Until this point, the use of NGS in the study of the aging bone marrow has been applied to samples from aging donors. Within their review, Dr Pathak and Dr Ganguly propose the need for study of samples from the wider age range of 18-90. This will assist with understanding the underlying molecular mechanisms of “healthy aging” and the switch that occurs when individuals transition from a healthy aging process to the development of ARDs. Skeletal aging is suggested to being within the fifth decade of life so studying samples from individuals of 40-60 years of age may help identify early markers of “inflammaging”. Comparative transcriptomic studies with reads from healthy aging adults and those with ARDs will help to pin down the genetic profile transition that occurs in the development of ARDs. These approaches may also assist in the early detection of ARDs and slowing the progression of debilitating diseases such as cancer, CVD, and painful joint disorders. Improving patients’ quality of life (QOL) through personalised therapies is the main long-term goal of such strategies.

However, many challenges remain within the NGS field, mostly related to data output and storage, and downstream analysis.
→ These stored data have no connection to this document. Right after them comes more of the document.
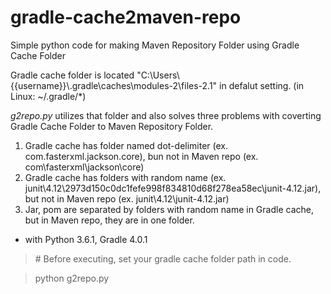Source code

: # gradle-cache2maven-repo
Simple python code for making Maven Repository Folder using Gradle Cache Folder

Gradle cache folder is located "C:\Users\\{{username}}\\.gradle\caches\modules-2\files-2.1\" in defalut setting. (in Linux: ~/.gradle/*)

*g2repo.py* utilizes that folder and also solves three problems with coverting Gradle Cache Folder to Maven Repository Folder.

1. Gradle cache has folder named dot-delimiter (ex. com.fasterxml.jackson.core), bun not in Maven repo (ex. com\fasterxml\jackson\core)
2. Gradle cache has folders with random name (ex. junit\4.12\2973d150c0dc1fefe998f834810d68f278ea58ec\junit-4.12.jar), but not in Maven repo (ex. junit\4.12\junit-4.12.jar)
3. Jar, pom are separated by folders with random name in Gradle cache, but in Maven repo, they are in one folder.


* with Python 3.6.1, Gradle 4.0.1 
> \# Before executing, set your gradle cache folder path in code.

> python g2repo.py
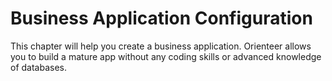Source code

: # Business Application Configuration

This chapter will help you create a business application. Orienteer allows you to build a mature app without any coding skills or advanced knowledge of databases. 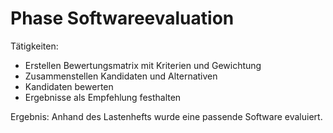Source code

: # Phase Softwareevaluation

Tätigkeiten:

* Erstellen Bewertungsmatrix mit Kriterien und Gewichtung
* Zusammenstellen Kandidaten und Alternativen
* Kandidaten bewerten
* Ergebnisse als Empfehlung festhalten

Ergebnis: Anhand des Lastenhefts wurde eine passende Software evaluiert.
Technical challenges mainly involve quality and quantity of the genetic material extracted for analysis. Certain cell populations, such as B and T cells, decline with age and extracting sufficient quantities from older donors can pose challenges during library preparation. Another challenge presented in the field is data storage. One alignment file accounting for 30x coverage of the human genome can generate between 90 and 95GB of data. Applying this to 10 samples will generate almost 1TB of data. One potential solution to this problem is the sharing and deposition of sequences in public domains. The National Centre for Biotechnology Information (NCBI) has an ever-growing bank of such data. These databases allow for filtering of different parameters, and you may find that the data of a control sample you require is already there.

The last couple of decades have increased our understanding of age-related changes within the bone marrow. However, novel techniques providing data at the genetic level are essential for discovering pathways responsible for the cellular changes within the aging bone marrow. Focussing on gene panels aimed at the proliferation, differentiation, migration, and homing of these cells with advancing age will also add to our knowledgebase of aging bone marrow. This will help us underpin the pathways involved in the transition from healthy aging to ARD, allowing for applications in early diagnosis and enhanced care and QOL of the elderly.